THE INPUT.

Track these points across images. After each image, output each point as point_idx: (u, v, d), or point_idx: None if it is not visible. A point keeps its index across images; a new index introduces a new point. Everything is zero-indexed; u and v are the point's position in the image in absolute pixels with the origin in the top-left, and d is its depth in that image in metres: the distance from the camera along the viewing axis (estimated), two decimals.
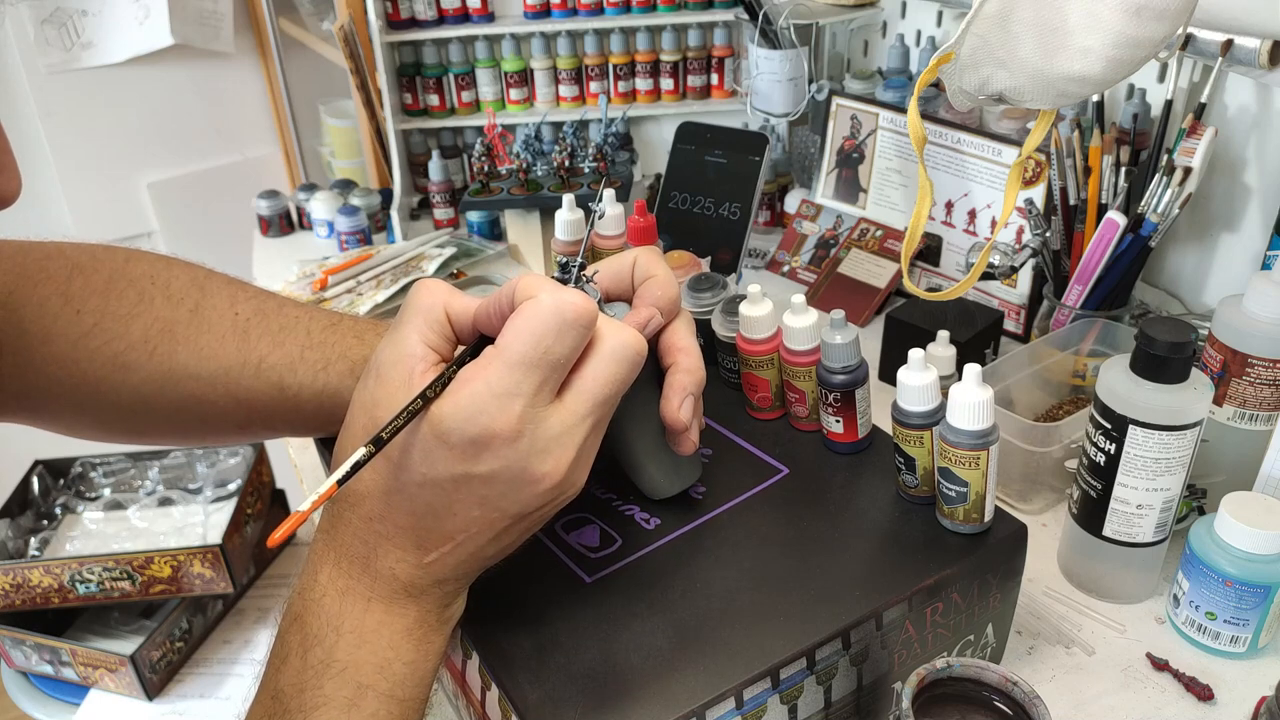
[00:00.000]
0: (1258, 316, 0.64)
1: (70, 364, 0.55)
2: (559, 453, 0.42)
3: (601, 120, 1.25)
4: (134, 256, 0.60)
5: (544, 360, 0.41)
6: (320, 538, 0.47)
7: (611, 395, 0.44)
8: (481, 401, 0.41)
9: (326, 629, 0.44)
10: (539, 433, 0.42)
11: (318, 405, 0.59)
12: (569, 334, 0.41)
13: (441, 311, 0.45)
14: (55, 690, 1.13)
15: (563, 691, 0.46)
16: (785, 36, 1.09)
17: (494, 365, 0.41)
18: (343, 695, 0.44)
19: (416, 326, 0.45)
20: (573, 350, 0.42)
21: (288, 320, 0.60)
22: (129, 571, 1.06)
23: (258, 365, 0.58)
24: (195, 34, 1.81)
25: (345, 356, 0.60)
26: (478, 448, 0.41)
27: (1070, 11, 0.53)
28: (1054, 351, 0.80)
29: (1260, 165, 0.87)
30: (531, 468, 0.42)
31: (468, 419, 0.41)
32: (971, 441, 0.52)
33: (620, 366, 0.44)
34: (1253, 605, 0.59)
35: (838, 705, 0.51)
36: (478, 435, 0.41)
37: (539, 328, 0.41)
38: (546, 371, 0.42)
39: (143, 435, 0.63)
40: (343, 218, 1.26)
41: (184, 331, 0.58)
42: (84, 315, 0.56)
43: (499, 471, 0.42)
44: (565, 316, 0.41)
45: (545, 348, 0.41)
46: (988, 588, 0.54)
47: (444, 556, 0.44)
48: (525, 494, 0.43)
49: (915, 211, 0.65)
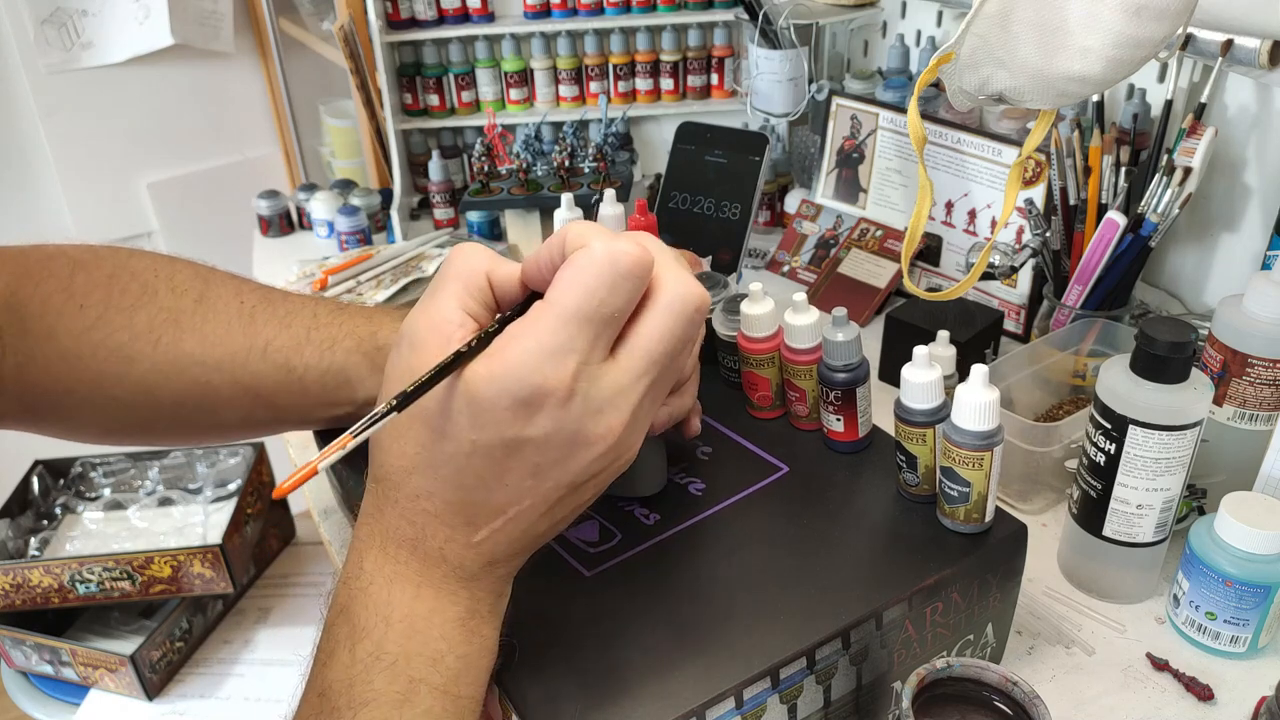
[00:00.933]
0: (1258, 316, 0.64)
1: (74, 359, 0.55)
2: (613, 414, 0.40)
3: (601, 120, 1.25)
4: (136, 254, 0.60)
5: (598, 314, 0.39)
6: (365, 523, 0.44)
7: (670, 351, 0.41)
8: (534, 359, 0.38)
9: (375, 619, 0.42)
10: (593, 392, 0.39)
11: (323, 386, 0.59)
12: (624, 285, 0.39)
13: (483, 277, 0.43)
14: (55, 690, 1.13)
15: (562, 690, 0.46)
16: (785, 36, 1.09)
17: (545, 320, 0.39)
18: (394, 690, 0.41)
19: (454, 292, 0.42)
20: (628, 302, 0.40)
21: (294, 305, 0.60)
22: (129, 571, 1.06)
23: (264, 348, 0.58)
24: (195, 34, 1.81)
25: (353, 334, 0.59)
26: (530, 409, 0.39)
27: (1070, 11, 0.53)
28: (1054, 351, 0.80)
29: (1260, 165, 0.87)
30: (586, 429, 0.40)
31: (519, 379, 0.38)
32: (976, 442, 0.52)
33: (678, 321, 0.41)
34: (1253, 605, 0.59)
35: (837, 705, 0.51)
36: (530, 395, 0.38)
37: (592, 280, 0.38)
38: (600, 326, 0.39)
39: (146, 432, 0.62)
40: (343, 218, 1.26)
41: (189, 320, 0.57)
42: (87, 309, 0.55)
43: (552, 434, 0.40)
44: (620, 266, 0.39)
45: (600, 300, 0.39)
46: (988, 587, 0.54)
47: (494, 534, 0.42)
48: (580, 459, 0.41)
49: (915, 211, 0.65)
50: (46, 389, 0.55)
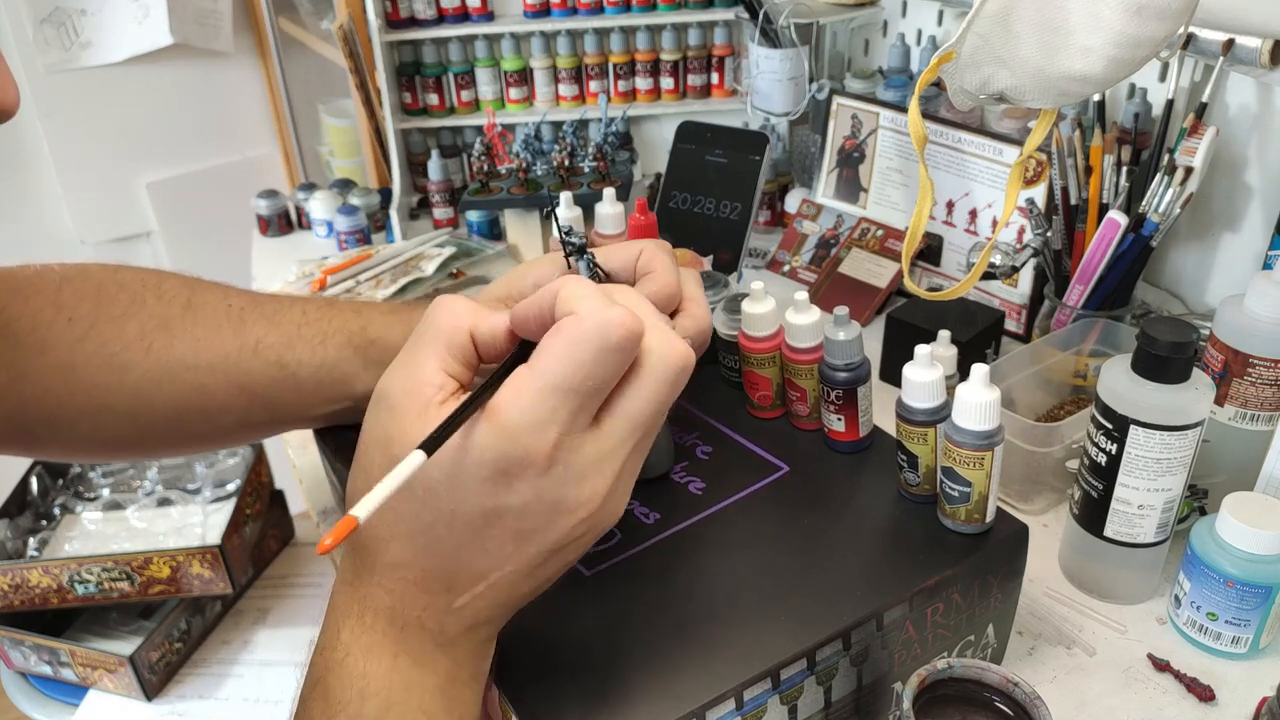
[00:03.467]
0: (1259, 316, 0.64)
1: (67, 371, 0.55)
2: (596, 480, 0.39)
3: (601, 120, 1.25)
4: (122, 268, 0.60)
5: (584, 386, 0.38)
6: (341, 589, 0.43)
7: (653, 415, 0.41)
8: (514, 430, 0.38)
9: (351, 693, 0.41)
10: (574, 460, 0.39)
11: (318, 381, 0.59)
12: (612, 359, 0.38)
13: (466, 335, 0.41)
14: (54, 691, 1.13)
15: (562, 691, 0.46)
16: (786, 35, 1.09)
17: (527, 390, 0.38)
18: None
19: (435, 351, 0.41)
20: (614, 374, 0.39)
21: (281, 304, 0.60)
22: (128, 572, 1.06)
23: (255, 346, 0.58)
24: (194, 33, 1.81)
25: (343, 329, 0.59)
26: (510, 478, 0.38)
27: (1071, 11, 0.53)
28: (1055, 351, 0.80)
29: (1262, 165, 0.87)
30: (568, 497, 0.39)
31: (499, 449, 0.38)
32: (977, 442, 0.52)
33: (663, 386, 0.40)
34: (1254, 606, 0.59)
35: (837, 705, 0.51)
36: (509, 466, 0.38)
37: (579, 352, 0.37)
38: (585, 398, 0.38)
39: (143, 443, 0.61)
40: (342, 217, 1.25)
41: (179, 325, 0.57)
42: (76, 322, 0.55)
43: (532, 502, 0.39)
44: (610, 339, 0.38)
45: (586, 373, 0.38)
46: (988, 588, 0.54)
47: (475, 599, 0.41)
48: (561, 525, 0.40)
49: (916, 211, 0.65)
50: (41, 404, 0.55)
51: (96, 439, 0.59)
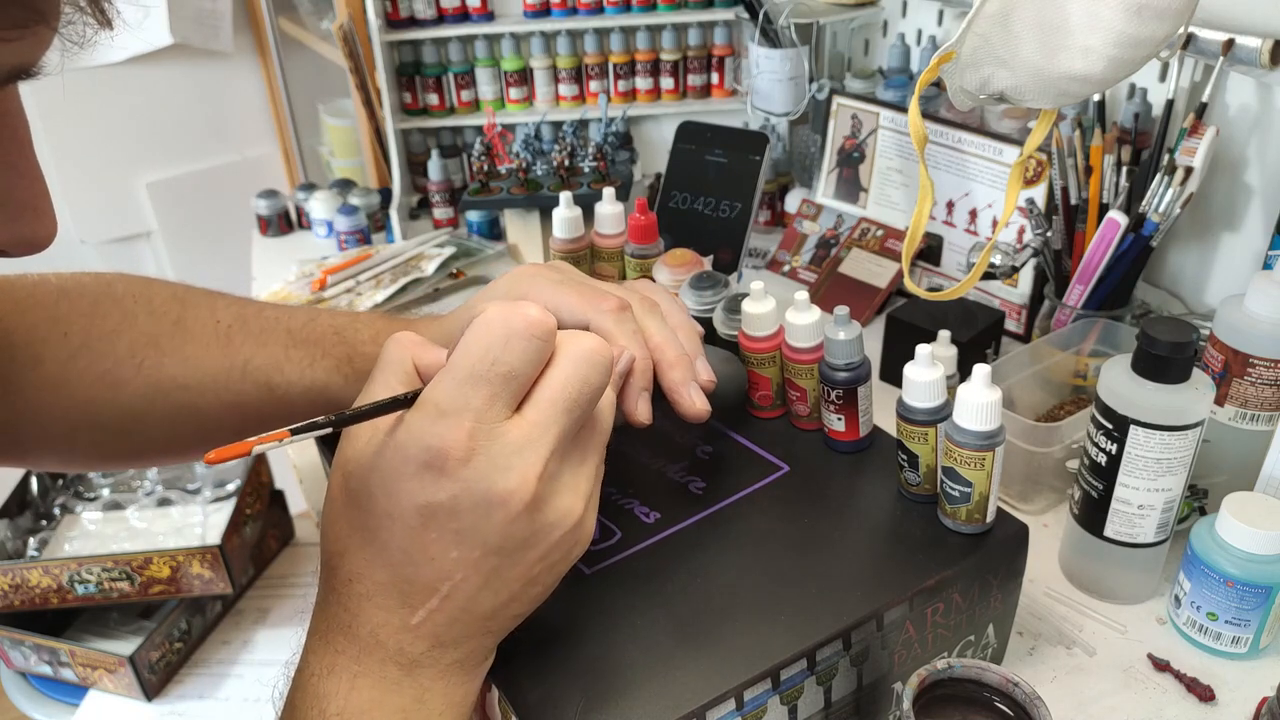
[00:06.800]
0: (1259, 316, 0.64)
1: (60, 385, 0.55)
2: (523, 467, 0.40)
3: (601, 120, 1.25)
4: (117, 279, 0.60)
5: (492, 372, 0.39)
6: (315, 612, 0.44)
7: (575, 399, 0.41)
8: (428, 422, 0.39)
9: (313, 713, 0.41)
10: (495, 449, 0.39)
11: (309, 401, 0.59)
12: (518, 344, 0.40)
13: (410, 364, 0.44)
14: (54, 691, 1.13)
15: (562, 690, 0.46)
16: (786, 35, 1.09)
17: (441, 384, 0.40)
18: None
19: (384, 381, 0.43)
20: (524, 360, 0.40)
21: (267, 323, 0.60)
22: (128, 572, 1.06)
23: (244, 367, 0.58)
24: (194, 33, 1.81)
25: (329, 354, 0.60)
26: (433, 472, 0.39)
27: (1071, 11, 0.53)
28: (1055, 351, 0.80)
29: (1261, 165, 0.87)
30: (494, 486, 0.39)
31: (417, 442, 0.39)
32: (978, 442, 0.52)
33: (579, 367, 0.41)
34: (1254, 606, 0.59)
35: (838, 705, 0.51)
36: (430, 458, 0.39)
37: (484, 339, 0.40)
38: (497, 385, 0.39)
39: (139, 455, 0.62)
40: (342, 217, 1.25)
41: (168, 343, 0.57)
42: (71, 336, 0.55)
43: (460, 495, 0.39)
44: (513, 325, 0.40)
45: (492, 359, 0.39)
46: (989, 588, 0.54)
47: (433, 614, 0.41)
48: (497, 519, 0.40)
49: (916, 211, 0.65)
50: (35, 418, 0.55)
51: (92, 452, 0.59)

INSTRUCTIONS FOR THE TASK.
Set every line of the records down again exactly, and exclude all pictures.

WRITTEN SOLUTION.
Track these points across images. After each image, output each point as point_idx: (u, v, d), or point_idx: None if it is not visible. A point keeps its index across images; a new index introduces a new point. Everything is zero-indexed; u and v are the point's position in the image in absolute pixels with the origin in the top-left, and d is its depth in that image in metres: the distance from the camera along the viewing axis (estimated), two decimals.
[00:00.000]
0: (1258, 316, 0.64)
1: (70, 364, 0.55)
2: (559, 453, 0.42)
3: (601, 120, 1.25)
4: (134, 256, 0.60)
5: (544, 360, 0.41)
6: (320, 538, 0.47)
7: (611, 395, 0.44)
8: (481, 401, 0.41)
9: (326, 629, 0.44)
10: (539, 433, 0.42)
11: (318, 405, 0.59)
12: (569, 334, 0.41)
13: (441, 311, 0.45)
14: (55, 690, 1.13)
15: (563, 691, 0.46)
16: (785, 36, 1.09)
17: (494, 365, 0.41)
18: (343, 695, 0.44)
19: (416, 326, 0.45)
20: (573, 350, 0.42)
21: (288, 320, 0.60)
22: (129, 571, 1.06)
23: (258, 365, 0.58)
24: (195, 34, 1.81)
25: (345, 356, 0.60)
26: (478, 448, 0.41)
27: (1070, 11, 0.53)
28: (1054, 351, 0.80)
29: (1260, 165, 0.87)
30: (531, 468, 0.42)
31: (468, 419, 0.41)
32: (971, 441, 0.52)
33: (620, 366, 0.44)
34: (1253, 605, 0.59)
35: (838, 705, 0.51)
36: (478, 435, 0.41)
37: (539, 328, 0.41)
38: (546, 371, 0.42)
39: (143, 435, 0.63)
40: (343, 218, 1.26)
41: (184, 331, 0.58)
42: (84, 315, 0.56)
43: (499, 471, 0.42)
44: (565, 316, 0.41)
45: (545, 348, 0.41)
46: (988, 588, 0.54)
47: (444, 556, 0.44)
48: (525, 494, 0.43)
49: (915, 211, 0.65)
[00:00.933]
0: (1258, 316, 0.64)
1: (74, 359, 0.55)
2: (613, 414, 0.40)
3: (601, 120, 1.25)
4: (136, 254, 0.60)
5: (598, 314, 0.39)
6: (365, 523, 0.44)
7: (670, 351, 0.41)
8: (534, 359, 0.38)
9: (375, 619, 0.42)
10: (593, 392, 0.39)
11: (323, 386, 0.59)
12: (624, 285, 0.39)
13: (483, 277, 0.43)
14: (55, 690, 1.13)
15: (562, 690, 0.46)
16: (785, 36, 1.09)
17: (545, 320, 0.39)
18: (394, 690, 0.41)
19: (454, 292, 0.42)
20: (628, 302, 0.40)
21: (294, 305, 0.60)
22: (129, 571, 1.06)
23: (264, 348, 0.58)
24: (195, 34, 1.81)
25: (353, 334, 0.59)
26: (530, 409, 0.39)
27: (1070, 11, 0.53)
28: (1054, 351, 0.80)
29: (1260, 165, 0.87)
30: (586, 429, 0.40)
31: (519, 379, 0.38)
32: (976, 442, 0.52)
33: (678, 321, 0.41)
34: (1253, 605, 0.59)
35: (837, 705, 0.51)
36: (530, 395, 0.38)
37: (592, 280, 0.38)
38: (600, 326, 0.39)
39: (146, 432, 0.62)
40: (343, 218, 1.26)
41: (189, 320, 0.57)
42: (87, 309, 0.55)
43: (552, 434, 0.40)
44: (620, 266, 0.39)
45: (600, 300, 0.39)
46: (988, 587, 0.54)
47: (494, 534, 0.42)
48: (580, 459, 0.41)
49: (915, 211, 0.65)
50: (46, 389, 0.55)
[00:03.467]
0: (1259, 316, 0.64)
1: (67, 371, 0.55)
2: (596, 480, 0.39)
3: (601, 120, 1.25)
4: (122, 268, 0.60)
5: (584, 386, 0.38)
6: (341, 589, 0.43)
7: (653, 415, 0.41)
8: (514, 430, 0.38)
9: (351, 693, 0.41)
10: (574, 460, 0.39)
11: (318, 381, 0.59)
12: (612, 359, 0.38)
13: (466, 335, 0.41)
14: (54, 691, 1.13)
15: (562, 691, 0.46)
16: (786, 35, 1.09)
17: (527, 390, 0.38)
18: None
19: (435, 351, 0.41)
20: (614, 374, 0.39)
21: (281, 304, 0.60)
22: (128, 572, 1.06)
23: (255, 346, 0.58)
24: (194, 33, 1.81)
25: (343, 329, 0.59)
26: (510, 478, 0.38)
27: (1071, 11, 0.53)
28: (1055, 351, 0.80)
29: (1262, 165, 0.87)
30: (568, 497, 0.39)
31: (499, 449, 0.38)
32: (977, 442, 0.52)
33: (663, 386, 0.40)
34: (1254, 606, 0.59)
35: (837, 705, 0.51)
36: (509, 466, 0.38)
37: (579, 352, 0.37)
38: (585, 398, 0.38)
39: (143, 443, 0.61)
40: (342, 217, 1.25)
41: (179, 325, 0.57)
42: (76, 322, 0.55)
43: (532, 502, 0.39)
44: (610, 339, 0.38)
45: (586, 373, 0.38)
46: (988, 588, 0.54)
47: (475, 599, 0.41)
48: (561, 525, 0.40)
49: (916, 211, 0.65)
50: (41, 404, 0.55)
51: (96, 439, 0.59)
[00:06.800]
0: (1259, 316, 0.64)
1: (60, 385, 0.55)
2: (523, 467, 0.40)
3: (601, 120, 1.25)
4: (117, 279, 0.60)
5: (492, 372, 0.39)
6: (315, 612, 0.44)
7: (575, 399, 0.41)
8: (428, 422, 0.39)
9: (313, 713, 0.41)
10: (495, 449, 0.39)
11: (309, 401, 0.59)
12: (518, 344, 0.40)
13: (410, 364, 0.44)
14: (54, 691, 1.13)
15: (562, 690, 0.46)
16: (786, 35, 1.09)
17: (441, 384, 0.40)
18: None
19: (384, 381, 0.43)
20: (524, 360, 0.40)
21: (267, 323, 0.60)
22: (128, 572, 1.06)
23: (244, 367, 0.58)
24: (194, 33, 1.81)
25: (329, 354, 0.60)
26: (433, 472, 0.39)
27: (1071, 11, 0.53)
28: (1055, 351, 0.80)
29: (1261, 165, 0.87)
30: (494, 486, 0.39)
31: (417, 442, 0.39)
32: (978, 442, 0.52)
33: (579, 367, 0.41)
34: (1254, 606, 0.59)
35: (838, 705, 0.51)
36: (430, 458, 0.39)
37: (484, 339, 0.40)
38: (497, 385, 0.39)
39: (139, 455, 0.62)
40: (342, 217, 1.25)
41: (168, 343, 0.57)
42: (71, 336, 0.55)
43: (460, 495, 0.39)
44: (513, 325, 0.40)
45: (492, 359, 0.39)
46: (989, 588, 0.54)
47: (433, 614, 0.41)
48: (497, 519, 0.40)
49: (916, 211, 0.65)
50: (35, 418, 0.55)
51: (92, 452, 0.59)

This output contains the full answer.